A new euphemism for goofing off


A report says that in 2018, Donald Trump will reduce the demanding schedule that he pursued in 2017 which involved playing a lot of golf at the various course and resorts that he owns. (There is a website that tracks the amount of golf that he plays.) This year he has told his aides that he wants more ‘executive time’, i.e., time alone, and that his first scheduled daily meeting will be his intelligence briefing at 11:00am. And it does not get much busier the rest of the day either.

Trump’s days in the Oval Office are relatively short – from around 11am to 6pm, then he’s back to the residence. During that time he usually has a meeting or two, but spends a good deal of time making phone calls and watching cable news in the dining room adjoining the Oval. Then he’s back to the residence for more phone calls and more TV.

The practice of blocking off some time during the day where you were not disturbed is actually a good thing and something I used to recommend to faculty. It is easy to have the day become filled with routine matters that you easily lose sight of the big picture and the important stuff, which in the case of university faculty is research and writing. I would suggest to faculty that they block off on their daily calendars a period of time for scholarly writing and that time should be treated as inviolable as the time set aside for teaching classes or attending meetings.

But I doubt that Trump sees this ‘executive time’ as being for quiet reflection about important matters. What is it likely to consist of? Given what we know about his habits and that he does not read, it will be him lying in bed in his pajamas, watching TV, calling his friends, eating cheeseburgers, drinking Diet Coke, and sending off tweets about anything that strikes him, especially by things that he sees on the inane morning showFox and Friends which provides a daily diet of stories that both flatter him and feed his obsessions.

Luke Garry for The Hollywood Reporter

It is easy to see how Michael Wolff got his access to the White House for a full year to write his book, even though he had written an article about him for the The Hollywood Reporter in June 2016 that was unflattering. But the magazine had put a photo of Trump on the cover that they liked and that seemed to as far as they got in reading it. Wolff explains in an interview that Trump and the other people in the administration would occasionally ask him what he was doing there and when he told them he was writing a book, they would immediately lose interest. Clearly a book to them was something of no value.

I interviewed Donald Trump for The Hollywood Reporter in June 2016, and he seemed to have liked — or not disliked — the piece I wrote. “Great cover!” his press assistant, Hope Hicks, emailed me after it came out (it was a picture of a belligerent Trump in mirrored sunglasses). After the election, I proposed to him that I come to the White House and report an inside story for later publication — journalistically, as a fly on the wall — which he seemed to misconstrue as a request for a job.
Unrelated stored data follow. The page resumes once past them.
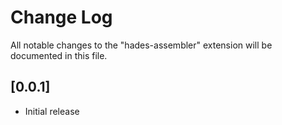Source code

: # Change Log
All notable changes to the "hades-assembler" extension will be documented in this file.

## [0.0.1]
- Initial release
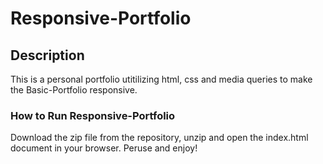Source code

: # Responsive-Portfolio

## Description

This is a personal portfolio utitilizing html, css and media queries to make the Basic-Portfolio responsive.

### How to Run Responsive-Portfolio

Download the zip file from the repository, unzip and open the index.html document in your browser. Peruse and enjoy!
No, I said. I’d like to just watch and write a book. “A book?” he responded, losing interest. “I hear a lot of people want to write books,” he added, clearly not understanding why anybody would. “Do you know Ed Klein?”— author of several virulently anti-Hillary books. “Great guy. I think he should write a book about me.” But sure, Trump seemed to say, knock yourself out.

The low bar that has been set for Trump can be seen by this attempt by David Brooks to suggest that Trump is not as bad as he is being portrayed.

“Let me start with three inconvenient observations, based on dozens of conversations around Washington over the past year: First, people who go into the White House to have a meeting with President Trump usually leave pleasantly surprised. They find that Trump is not the raving madman they expected from his tweetstorms or the media coverage. They generally say that he is affable, if repetitive. He runs a normal, good meeting and seems well-informed enough to get by. Second, people who work in the Trump administration have wildly divergent views about their boss. Some think he is a deranged child, as Michael Wolff reported. But some think he is merely a distraction they can work around. Some think he is strange, but not impossible.”

That’s damning with faint praise if I ever saw it.

I wonder how widely the term ‘executive time’ will become adopted in the world of work for people who simply want to be left alone during the day to take a nap or play video games.

Comments

  1. Mark Dowd says

    Mom!!!! Why can’t you knock before opening the door? It’s my executive time!

    Cum to think about it…masturbation. Why? Why is there masturbation? Why couldn’t that have been worked out? Nobody ever asks that question.

  2. Heidi Nemeth says

    I met a Canadian the other day. He referred to Donald Trump as “Donny T”. The moniker seems appropriately juvenile and irreverent.

  3. jrkrideau says

    @ 4 Heidi Nemeth
    . He referred to Donald Trump as “Donny T”

    We Canadians are notoriously polite but this is going too far. I believe we typically use less favourable language.